In the last discourse of Idea of a University Newman wishes to explain why many scientists are unbelievers or skeptics. He does this by reference to history and to the methods used by science and theology.
First Newman refers to the “positive or negative unbelief of Laplace, Buffon, Franklin, Priestley, Cuvier, and Humboldt.” In the Middle Ages there was antagonism towards Bacon, Pope Sylvester II, and St. Virgil of Saltzburg. The antagonism between experimental science and theology, however, goes as far back as the ancient Greeks.

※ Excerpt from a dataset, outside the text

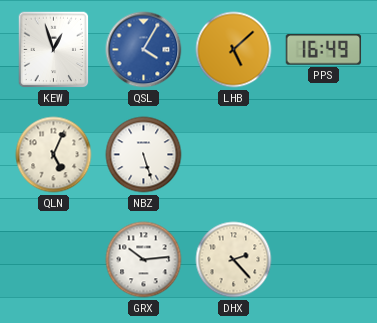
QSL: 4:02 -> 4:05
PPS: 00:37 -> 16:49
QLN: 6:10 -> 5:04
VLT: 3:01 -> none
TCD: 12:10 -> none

According to Bacon, physics must be excluded from religious investigations and vice-versa. Newman writes about this autonomy of the sciences: “If the theologian, in tracing the ways of Providence, were stopped with objections grounded on the impossibility of physical miracles, he would justly protest against the interruption; and were the philosopher, who was determining the motion of the heavenly bodies, to be questioned about their Final or their First Cause, he too would suffer an illogical interruption.”
For Bacon, science is in a certain sense atheistic. He objected to the metaphysical considerations Aristotle and later Galen gave to physical matters. Newman describes the prejudice of scientists (physical philosophers) towards theologians: “on the one hand, their deep satisfaction in the laws of nature indisposes them towards the thought of a Moral Governor, and makes them sceptical of His interposition; on the other hand, the occasional interference of religious criticism in a province not religious, has made them sore, suspicious, and resentful.”
With regards to methods Newman writes: “Induction is the instrument of Physics, and deduction only is the instrument of Theology.” God revealed himself and many other truths to man, giving the Apostles a unique role in the transmission of these truths and giving the Church the sole authority to sanction the interpretation of these truths. The method used in theology is that of deduction. The school of Bacon, superseded this method with regards to the physical sciences with the method of induction and thus it was “no wonder that the very force and dazzling success of their own method in its own departments should sway or bias unduly the religious sentiments of any persons who come under its influence.”